First, this chapter fits into all of those categories but the dramatic; it is simultaneously mystical, comical, and encyclopedic. This sudden unity of strands in a single chapter is critical to the broader architecture of the book. Yes, there are elements that predominate: the mystical, here, it strikes me, dominates the tone of the language, even as comic and encyclopedic elements are worked in, and even as bit of dramatic language, Shakespearian in character if not dramatic in presentation, also bubbles to the top.
Secondly, the chapter comes to us right after we are told, in the prior chapter, "Moby-Dick", that the Whale is not actually or entirely white.
For, it was not so much his uncommon bulk that so much distinguished him from other Sperm Whales, but, as was elsewhere thrown out - a peculiar snow-white wrinkled forehead, and a high, pyramidical white hump.
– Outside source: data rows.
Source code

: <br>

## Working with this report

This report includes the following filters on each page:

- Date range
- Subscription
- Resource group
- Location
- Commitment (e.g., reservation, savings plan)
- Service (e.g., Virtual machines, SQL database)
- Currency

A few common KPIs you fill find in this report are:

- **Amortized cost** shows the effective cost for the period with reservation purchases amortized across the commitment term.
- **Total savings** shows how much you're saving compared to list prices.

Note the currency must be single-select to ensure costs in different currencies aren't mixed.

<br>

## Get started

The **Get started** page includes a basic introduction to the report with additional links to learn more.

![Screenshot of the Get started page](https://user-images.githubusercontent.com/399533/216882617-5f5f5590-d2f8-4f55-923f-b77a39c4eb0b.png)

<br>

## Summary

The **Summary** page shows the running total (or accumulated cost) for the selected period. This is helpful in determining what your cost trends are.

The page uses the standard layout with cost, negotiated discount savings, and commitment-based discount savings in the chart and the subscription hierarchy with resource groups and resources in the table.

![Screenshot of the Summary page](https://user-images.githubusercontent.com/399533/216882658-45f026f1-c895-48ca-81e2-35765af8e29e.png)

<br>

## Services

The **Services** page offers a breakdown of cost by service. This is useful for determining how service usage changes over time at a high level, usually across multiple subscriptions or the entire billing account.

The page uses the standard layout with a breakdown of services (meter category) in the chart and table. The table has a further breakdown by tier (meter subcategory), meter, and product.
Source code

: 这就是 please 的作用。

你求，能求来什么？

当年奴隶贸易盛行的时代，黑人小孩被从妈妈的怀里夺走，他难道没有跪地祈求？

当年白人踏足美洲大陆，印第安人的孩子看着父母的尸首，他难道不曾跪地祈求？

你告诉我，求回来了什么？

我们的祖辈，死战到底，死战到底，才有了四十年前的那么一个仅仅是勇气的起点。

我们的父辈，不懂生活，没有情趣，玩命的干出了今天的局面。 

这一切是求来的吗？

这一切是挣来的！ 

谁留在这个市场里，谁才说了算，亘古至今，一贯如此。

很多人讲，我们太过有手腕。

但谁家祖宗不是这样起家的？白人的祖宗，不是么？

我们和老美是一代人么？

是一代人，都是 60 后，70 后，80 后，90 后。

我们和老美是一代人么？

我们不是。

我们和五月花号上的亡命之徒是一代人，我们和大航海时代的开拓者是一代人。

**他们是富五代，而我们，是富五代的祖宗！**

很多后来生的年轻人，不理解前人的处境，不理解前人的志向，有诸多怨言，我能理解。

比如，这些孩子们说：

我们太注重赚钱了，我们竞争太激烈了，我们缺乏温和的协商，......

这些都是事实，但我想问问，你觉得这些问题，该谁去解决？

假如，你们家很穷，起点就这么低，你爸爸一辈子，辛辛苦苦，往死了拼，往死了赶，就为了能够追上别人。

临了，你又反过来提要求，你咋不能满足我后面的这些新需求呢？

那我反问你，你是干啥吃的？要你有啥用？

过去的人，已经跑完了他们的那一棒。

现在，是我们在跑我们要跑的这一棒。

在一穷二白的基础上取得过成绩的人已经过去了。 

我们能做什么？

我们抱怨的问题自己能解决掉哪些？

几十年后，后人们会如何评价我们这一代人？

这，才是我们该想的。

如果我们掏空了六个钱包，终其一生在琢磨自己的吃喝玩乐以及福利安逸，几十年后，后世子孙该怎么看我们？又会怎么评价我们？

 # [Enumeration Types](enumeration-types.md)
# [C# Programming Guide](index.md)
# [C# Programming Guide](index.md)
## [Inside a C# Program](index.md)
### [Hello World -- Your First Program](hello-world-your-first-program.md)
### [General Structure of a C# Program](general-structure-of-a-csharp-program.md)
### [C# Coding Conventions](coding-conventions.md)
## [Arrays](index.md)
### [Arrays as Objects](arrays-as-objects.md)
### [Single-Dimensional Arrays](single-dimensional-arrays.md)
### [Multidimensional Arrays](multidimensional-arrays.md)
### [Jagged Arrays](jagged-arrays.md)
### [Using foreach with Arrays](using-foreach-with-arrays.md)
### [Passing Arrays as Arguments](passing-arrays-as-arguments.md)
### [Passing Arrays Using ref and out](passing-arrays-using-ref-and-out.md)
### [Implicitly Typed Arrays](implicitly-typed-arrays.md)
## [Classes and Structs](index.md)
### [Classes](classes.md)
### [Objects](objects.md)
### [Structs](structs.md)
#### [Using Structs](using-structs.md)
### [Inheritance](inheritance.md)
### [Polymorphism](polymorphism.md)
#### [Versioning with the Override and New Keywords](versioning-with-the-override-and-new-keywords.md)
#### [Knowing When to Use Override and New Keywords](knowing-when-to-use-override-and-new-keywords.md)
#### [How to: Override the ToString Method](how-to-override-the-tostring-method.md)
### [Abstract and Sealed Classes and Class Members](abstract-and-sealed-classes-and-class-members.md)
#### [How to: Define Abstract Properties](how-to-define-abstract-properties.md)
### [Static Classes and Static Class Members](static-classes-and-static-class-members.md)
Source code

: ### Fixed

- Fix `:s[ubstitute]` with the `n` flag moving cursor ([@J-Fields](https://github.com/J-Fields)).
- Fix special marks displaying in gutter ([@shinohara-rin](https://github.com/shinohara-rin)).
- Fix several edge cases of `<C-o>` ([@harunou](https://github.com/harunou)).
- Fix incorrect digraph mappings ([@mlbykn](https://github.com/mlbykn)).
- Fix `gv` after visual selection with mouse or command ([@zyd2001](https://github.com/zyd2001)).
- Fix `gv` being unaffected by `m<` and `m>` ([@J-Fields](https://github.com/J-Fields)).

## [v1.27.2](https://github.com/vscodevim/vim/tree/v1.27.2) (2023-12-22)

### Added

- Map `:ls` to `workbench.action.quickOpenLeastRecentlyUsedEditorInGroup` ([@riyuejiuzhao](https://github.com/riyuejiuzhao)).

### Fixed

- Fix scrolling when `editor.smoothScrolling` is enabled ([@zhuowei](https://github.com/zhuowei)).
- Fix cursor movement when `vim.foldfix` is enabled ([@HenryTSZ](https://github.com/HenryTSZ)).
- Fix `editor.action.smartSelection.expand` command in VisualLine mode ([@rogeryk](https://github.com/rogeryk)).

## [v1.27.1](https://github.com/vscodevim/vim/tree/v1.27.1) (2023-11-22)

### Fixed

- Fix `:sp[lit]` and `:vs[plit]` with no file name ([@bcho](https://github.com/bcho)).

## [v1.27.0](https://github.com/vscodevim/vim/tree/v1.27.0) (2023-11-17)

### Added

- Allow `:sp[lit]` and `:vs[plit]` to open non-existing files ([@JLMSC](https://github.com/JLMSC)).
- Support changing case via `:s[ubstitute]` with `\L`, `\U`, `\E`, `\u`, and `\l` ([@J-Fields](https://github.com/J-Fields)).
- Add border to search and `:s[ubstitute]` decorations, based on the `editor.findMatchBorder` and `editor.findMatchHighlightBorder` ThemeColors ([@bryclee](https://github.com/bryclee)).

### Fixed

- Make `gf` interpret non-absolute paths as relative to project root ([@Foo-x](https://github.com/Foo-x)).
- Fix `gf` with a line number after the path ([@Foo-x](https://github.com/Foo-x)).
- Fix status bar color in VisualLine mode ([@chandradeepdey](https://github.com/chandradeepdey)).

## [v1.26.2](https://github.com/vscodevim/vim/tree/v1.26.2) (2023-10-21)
These were his prominent features; the tokens whereby, even in the limitless, uncharted seas, he revealed his identity, at a long distance, to those who knew him.Whiteness is an apperance; the reality is mottled, streaked, marbled, only partly and not fully white.
The rest of his body was so streaked, and spotted, and marbled with the same shrouded hue, that, in the end, he had gained his distinctive appellation of the White Whale; a name, indeed, literally justified by his vivid aspect, when seen gliding at high noon through a dark blue sea, leaving a milky-way wake of creamy foam, all spangled with golden gleamings.
In fitting with the only partial whiteness of the Whale, this chapter itself, describing what the Whale is to Ishmael, seems intensely vaccilating even while increasingly emotionally intense. The chapter begins with Ishmael's focus on how "It was the whiteness of the whale that above all things appalled me", but then immediately launches into many positive conceptions of white, from marbles and pearls to royal connotations to mythical ones. The appallingness of white is but an introduction; Melville now graces us with the beauty and splendor of Whiteness.
He then transitions into "elusive" qualities and indeterminicies, and, in a staggeringly original moment, graces us with a massive footnote on the Albatross, a footnote which at once engages in a direct literary conversation on Coleridge and his symbols, an encylopedic dicussion of birds, and a mythical exposition on angels and Abraham, all of which is resolved in the mechanics of a capture and release of the bird. It is a grand moment of foreshadowing, yet one that works neatly into the story.
It is only after we work through the long and positive discourse on whiteness that the dread-inducing aspects of it arise, and the fundamental ambiguity of the color is explored. Look carefully at the chapter: you will find in it references and anticipations of many prior and later chapters, discussions that will resound as we move through mist or as we meet a Goney of another type.
A beautiful, simple chapter, yet one that pulls strands from the whole work together, weaving them into a more complex and multi-fibered yarn.